Oooh, gotcha. It's possible that you have such an awesome personality that they do want to stay friends. I actually have had that happen, where there wasn't a mutual attraction but we got along so well, we did become friends


revelinthedance replies on 3/29/2006 1:06 pm:
I must say that I'm skeptical about me having just that great or appealing of a personality. This is, of course, not a challenge to your statement, but more a recognition of some of my more abrasive personality traits. I have had long lasting friendships with people that I went out with once or twice and one or both of us just wasn't feeling it. I have yet to have a "friendship" work out with someone from this site who was just spewing bullshit and later recanted.

mycin62 54F

3/18/2006 11:24 pm

I think we all start out here looking for sex, come on, it IS a sex site. How we go about it is another thing. I think we all know that we are NOT going to have sex with every person we meet on here. I try to be up front with the people that I meet and say I AM looking for a steady sex partner, but I need to get to know you first and see if we click, if there's an attraction. I have met some people here that I haven't been attracted to, but am still friends with.

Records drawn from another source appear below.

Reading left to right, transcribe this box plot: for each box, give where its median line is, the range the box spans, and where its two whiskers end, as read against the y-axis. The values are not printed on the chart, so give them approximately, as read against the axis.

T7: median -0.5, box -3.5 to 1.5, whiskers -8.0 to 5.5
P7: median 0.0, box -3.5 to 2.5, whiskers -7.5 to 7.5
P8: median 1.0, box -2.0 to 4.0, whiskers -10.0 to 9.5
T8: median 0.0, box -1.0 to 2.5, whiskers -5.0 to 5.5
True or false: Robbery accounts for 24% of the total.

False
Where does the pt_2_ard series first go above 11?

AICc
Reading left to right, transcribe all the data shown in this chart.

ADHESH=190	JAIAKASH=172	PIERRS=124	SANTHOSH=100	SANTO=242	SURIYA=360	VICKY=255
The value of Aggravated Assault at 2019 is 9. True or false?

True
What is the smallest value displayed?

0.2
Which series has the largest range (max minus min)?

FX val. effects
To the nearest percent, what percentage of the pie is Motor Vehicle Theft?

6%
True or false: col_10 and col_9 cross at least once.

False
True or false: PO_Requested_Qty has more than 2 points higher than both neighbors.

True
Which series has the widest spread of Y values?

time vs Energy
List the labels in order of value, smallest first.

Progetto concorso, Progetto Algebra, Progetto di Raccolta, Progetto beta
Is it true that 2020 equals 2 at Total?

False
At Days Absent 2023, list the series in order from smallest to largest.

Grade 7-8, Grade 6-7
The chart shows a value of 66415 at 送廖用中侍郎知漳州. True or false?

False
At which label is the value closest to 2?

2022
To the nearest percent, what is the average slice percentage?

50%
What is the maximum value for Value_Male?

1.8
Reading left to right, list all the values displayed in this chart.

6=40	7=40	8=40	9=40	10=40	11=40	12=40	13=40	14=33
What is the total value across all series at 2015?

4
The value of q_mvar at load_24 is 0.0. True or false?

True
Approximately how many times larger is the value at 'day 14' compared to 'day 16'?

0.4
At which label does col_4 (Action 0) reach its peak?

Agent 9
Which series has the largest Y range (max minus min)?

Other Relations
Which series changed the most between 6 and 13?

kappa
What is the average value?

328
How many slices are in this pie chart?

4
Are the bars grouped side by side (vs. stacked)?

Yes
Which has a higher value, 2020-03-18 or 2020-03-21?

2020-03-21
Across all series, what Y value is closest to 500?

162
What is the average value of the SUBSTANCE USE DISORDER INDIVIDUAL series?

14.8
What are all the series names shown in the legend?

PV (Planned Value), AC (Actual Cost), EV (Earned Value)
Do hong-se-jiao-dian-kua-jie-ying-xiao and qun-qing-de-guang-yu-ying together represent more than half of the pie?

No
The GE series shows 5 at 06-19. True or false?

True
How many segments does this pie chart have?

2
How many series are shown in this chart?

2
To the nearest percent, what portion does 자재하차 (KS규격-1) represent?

I can't stand the liars either, with me, because I'm a bi woman, I get a lot of women contacting me, then after we talk and meet, they tell me they want a 3-some with their man. Well, my add clearly states that I'm NOT into that. That really pisses me off!! Sorry, just had to get that off my chest.

Cin


revelinthedance replies on 3/29/2006 1:08 pm:
No worries. I'm happy to help you get anything you like off of your chest. Up front is a great thing. I'm not easily offended and can take any amount of honest anyone cares to give. I just don't like being misled as to motive. Of course, I have an inherent distrust for virtually everyone, so my irritation at this is somewhat strange I suppose.

RedheadedMedStd 34F

3/29/2006 10:53 am

Eeehh, your always gonna find aarchitects that build on poo, just roll with it. They'll get theirs, plus they may just not be adult enough to say, Ummm, ok you look way different than I perceived ith those pictures, sorry, so not ok with how you look. I've done that, not in those actual words, I just try to be a little more subtle.

What would frustrate you more though? Someone who told you they didn't want to see you at all when you are really into them or someone who said they would hang with you that you could care less about? Just curious...


revelinthedance replies on 3/29/2006 1:01 pm:
Frustrate is an interesting word choice... I'm a pretty emotionally removed person, as was evident in my first post on your blog, so I'm probably not coming from the same kind of perception of the situation. If I had taken enough time to get to know someone and get really into them, then them saying that they don't want to see me at all anymore, that would definitely be harder to handle than the other scenario. If it is a person I just met and felt a solid connection with that isn't mutual, that's easy. 2 minutes and I'm over it. I'll go have a cup of coffee, read a book, and not think about it anymore. It would certainly be more frustrating/annoying to keep someone out of your life who tried to weasel their way in there when you didn't want them to.